Hi, there! Thanks for stopping by. April has been a busy month so far: I’m working hard to finish up a first draft of a new military SF novel that I hope will inaugurate a series, and I’m getting close. I’m in chapter 21 of a 25-chapter outline, about 75,000 words done so far. With a little luck I’ll be shopping it around in another month or six weeks, and we’ll see what comes of it!
In other news: Baseball! I am a big baseball fan (for those of you who don’t know). While my beloved Phillies look pretty terrible, I’m excited for my AL team, the Mariners. Just this weekend I watched two games that I think the M’s would have lost last year. Nelson Cruz, their new free-agent slugger, hit crucial home runs in each of those games that made the difference between victory and defeat. That big right-handed presence in the lineup was something the Mariners sorely lacked last year, and the early evidence suggests that they’ll be a much more dangerous offense this year. It should be fun to watch!

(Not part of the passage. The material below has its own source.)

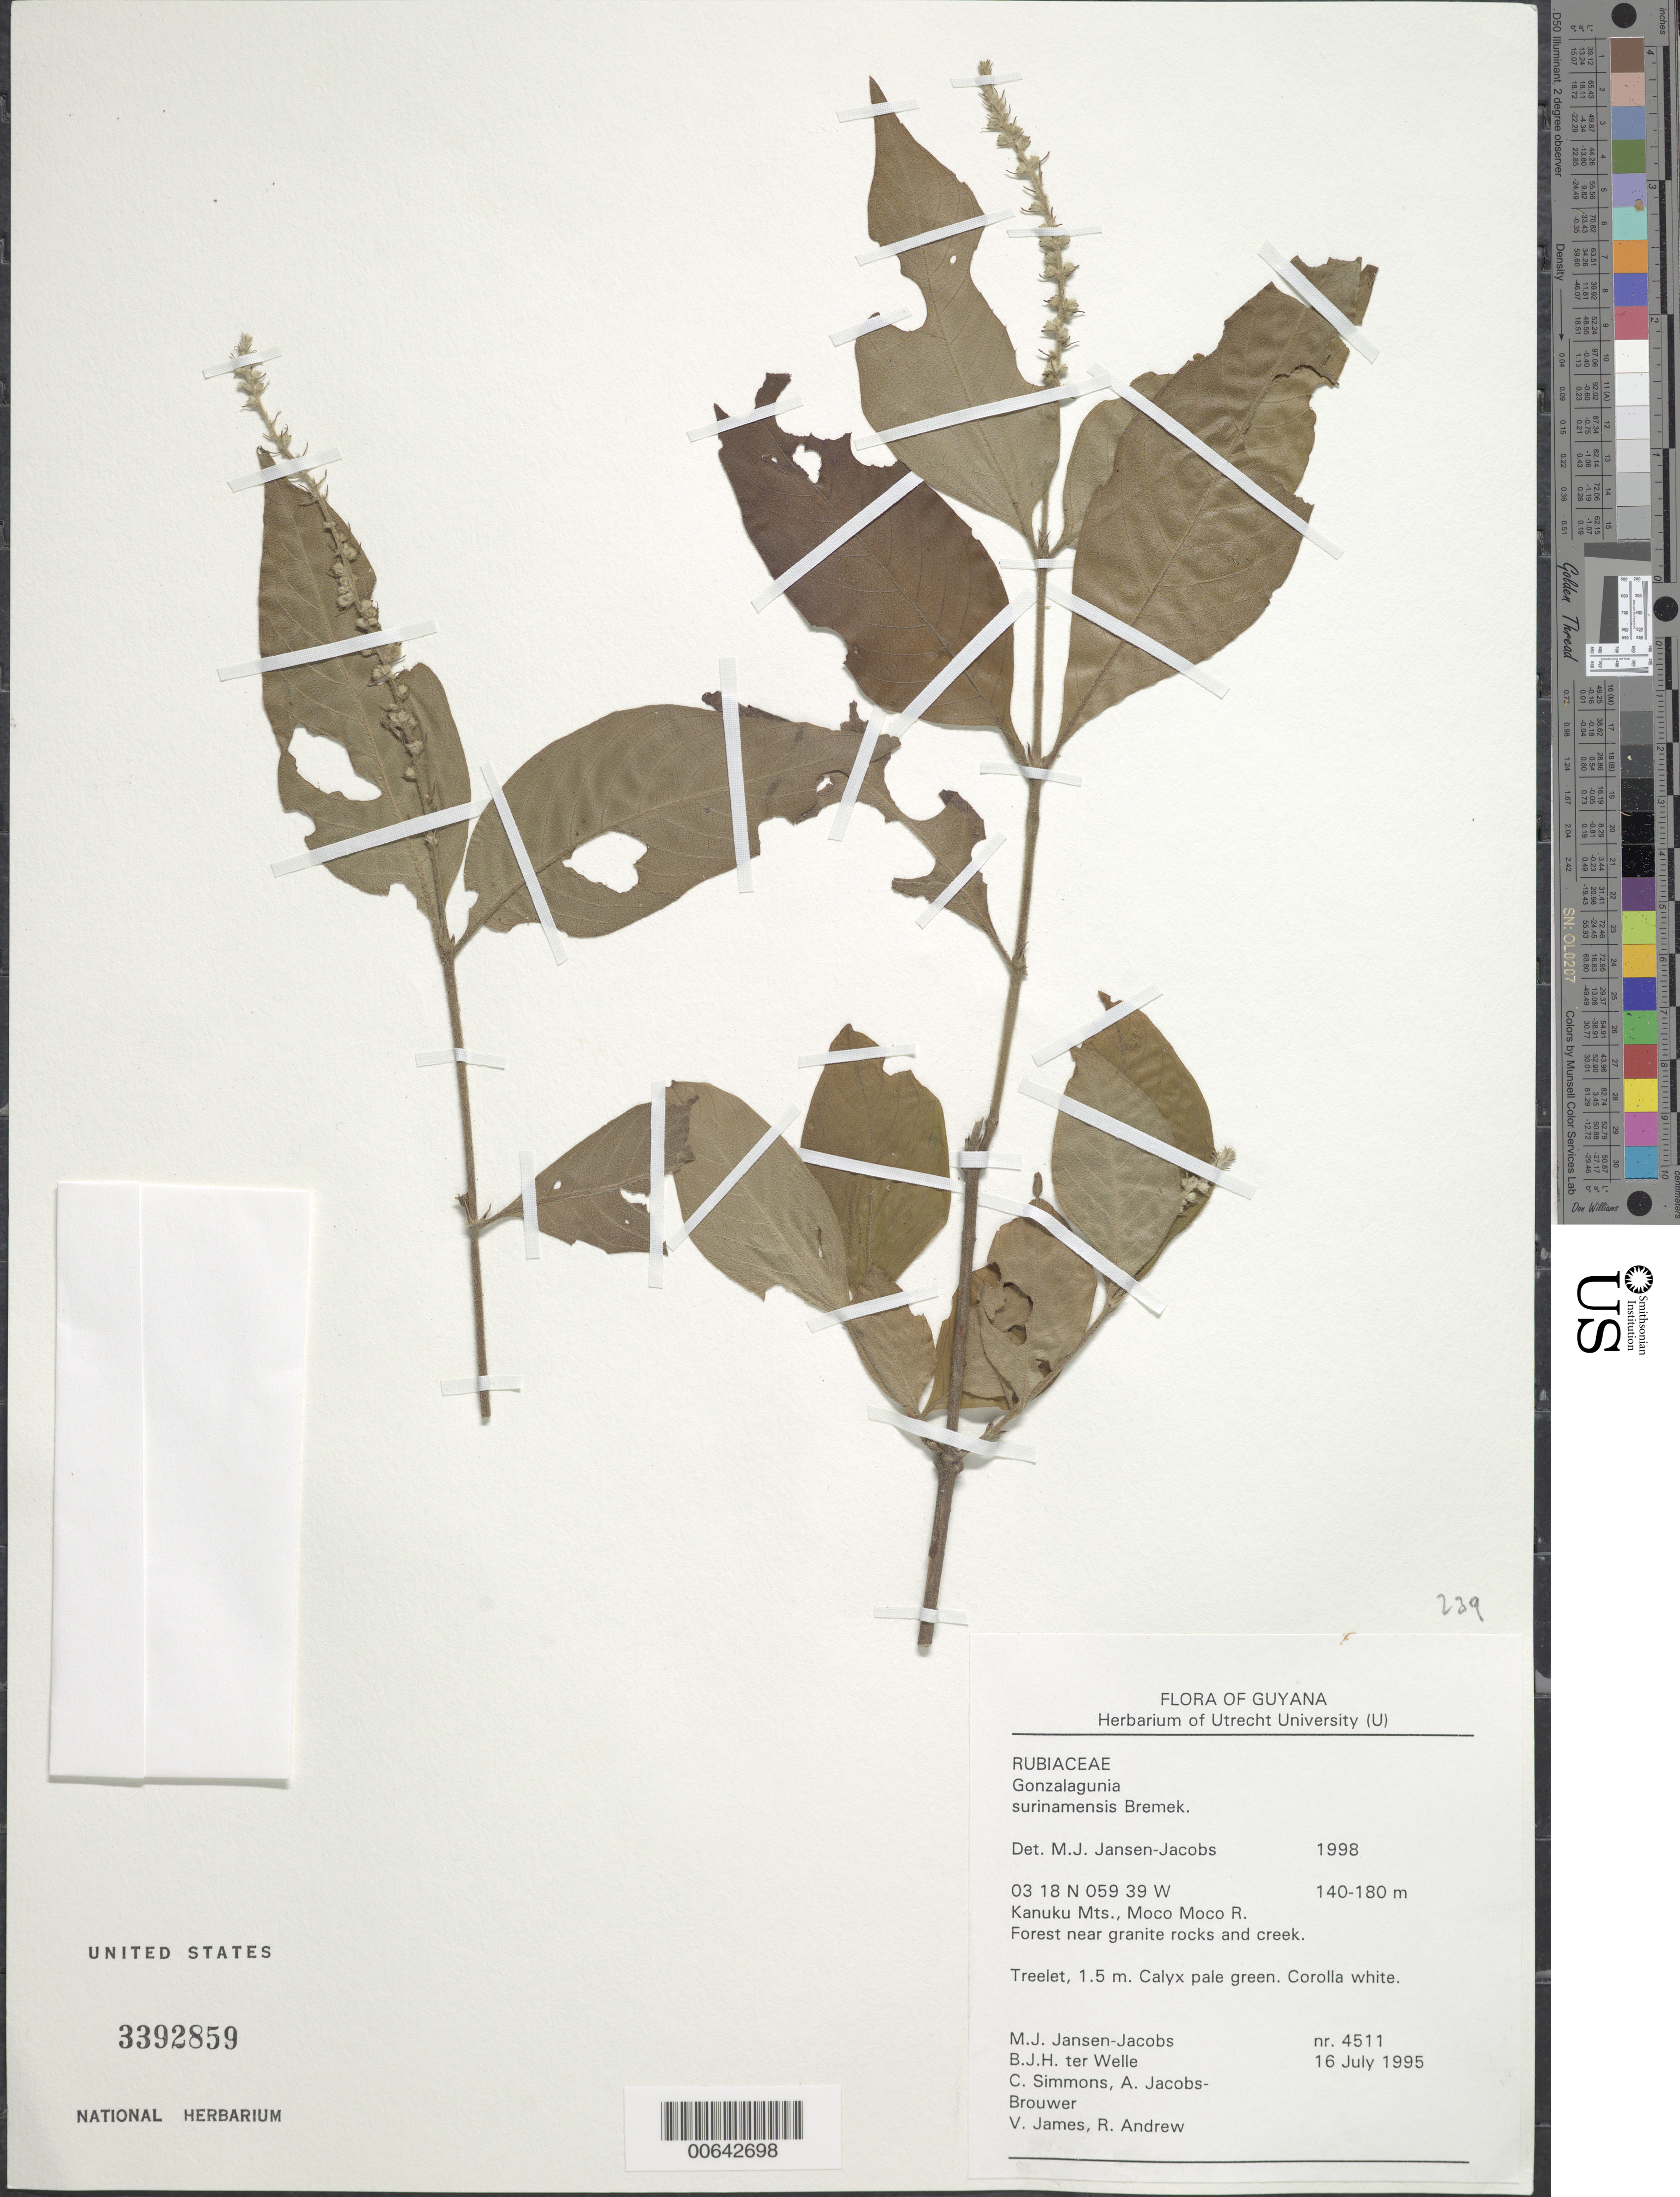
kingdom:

Okay, on to gaming stuff. This week, I’m still working through my AD&D 2nd Edition adventures.
#6: Night of the VampireOne of the more unusual adventures I ever worked on, Night of the Vampire was one of the very few D&D products to include an audio CD. (Back in the mid-‘90s, people used to actually buy these things called laser disks that had music on them.) It was a low-level adventure set in the Mystara campaign setting, which I didn’t know much about. Fortunately, the adventure is pretty self-contained, and I didn’t have to do a ton of studying up to write it.
My marching orders required me to A) write a low-level adventure, and B) make sure the Big Bad was a vampire. However, in 2nd Edition, low-level PCs would get absolutely killed by a vampire. Heck, they wouldn’t even have weapons that could hurt him, and every time he hit somebody, they’d probably die. I spent a fair amount of effort seeding the location with magic weapons the heroes could borrow, pointing out the location of things like garlic and mirrors, and providing some rules guidance for how a whole gang of low-level PCs could grapple, tackle, and stake a vampire through sheer weight of numbers. I also had some fun by creating several NPCs who might easily be mistaken for the vampire in question.
The big challenge about working on these adventures was that the script was written separately by a sort of “West Coast TSR affiliate” that was headed up by Flint Dille, the brother of TSR president Lorraine Williams. That team was given the job of producing the audio recordings for the CDs. Those of us who were ordinary shop-floor RPG designers in Wisconsin had no idea who was involved, what they were doing, or what exactly we were going to get back. Voice casting? Not a chance. Final approval? Please. Heck, we weren’t even supposed to write the scripts for these things, although in practice, we created a sort of “here’s what needs to be in this script” script that the West Coast office used or didn’t use as the mood took them. Some of the tracks used dialogue reasonably close to what I suggested. Some didn’t. We only found out which it was when a FYI copy was sent to us so that we could make a final error-check to see if something had been introduced that literally made the adventure not work.
(As an example of the sort of challenge this sometimes entailed. I wrote a scene in which the PCs are extracting information from captured assassins by threatening them with stern punishment. The line I wrote ran something to the effect of, “Tell us who hired you, or we’ll put your head on a pole!” OK, not brilliant, but it’s medieval. But when this scene was “fixed” by the West Coast scriptwriters, one of the PCs demands, “Tell us who hired you!” and another PC shouts, “GET A POLE!” When I heard the track for the first time, I just about fell out of the chair laughing. I mean, my first reaction was, “Dear God, what’s he going to do with THAT?”)
Given the fact that I was writing an adventure with a bunch of intrigue and sleuthing about, I decided to go ahead and assume lines/interactions from the PCs. I just couldn’t see a way to cover “random heroes talk to Lord Gustav” without having someone feed Lord Gustav conversational cues. I felt bad about essentially putting lines in the players’ mouths. I also wasn’t happy about the voice casting, or the fact that the PCs addressed each other by their class names—for example, “Get a boat in the water, Thief!” I don’t think I did that in my proto-script. There was another audio CD adventure called Hail the Heroes that was a more conventional adventure, and was able to do without PC dialogue to concentrate on “what do you hear now” type audio tracks. Certainly less intrusive, I suppose.
While the audio CD was painfully dorky (man, you should listen to the early-‘90s synthesizer), I think Night of the Vampire is actually a pretty cool little adventure. The NPCs are interesting, there are several plots going on for the PCs to unravel, and the mix of event-based encounters with a well-described nobleman’s manor works really well. The poster map is good, the handouts are pretty good, and the page layout is just gorgeous (the artwork, eh, it was 2nd Edition). Anyway, you could pitch the audio CD altogether (I would!) and run this as a nice little intrigue adventure. My only concern would be that there is no good time to let the party rest, and it would be a real challenge to slug your way through without recovering spells and hit points before the finish. I think I would let the party get a “full rest” before the masquerade starts, and another one after sunup, even if there isn’t really 8 hours for the characters to sleep and study spells.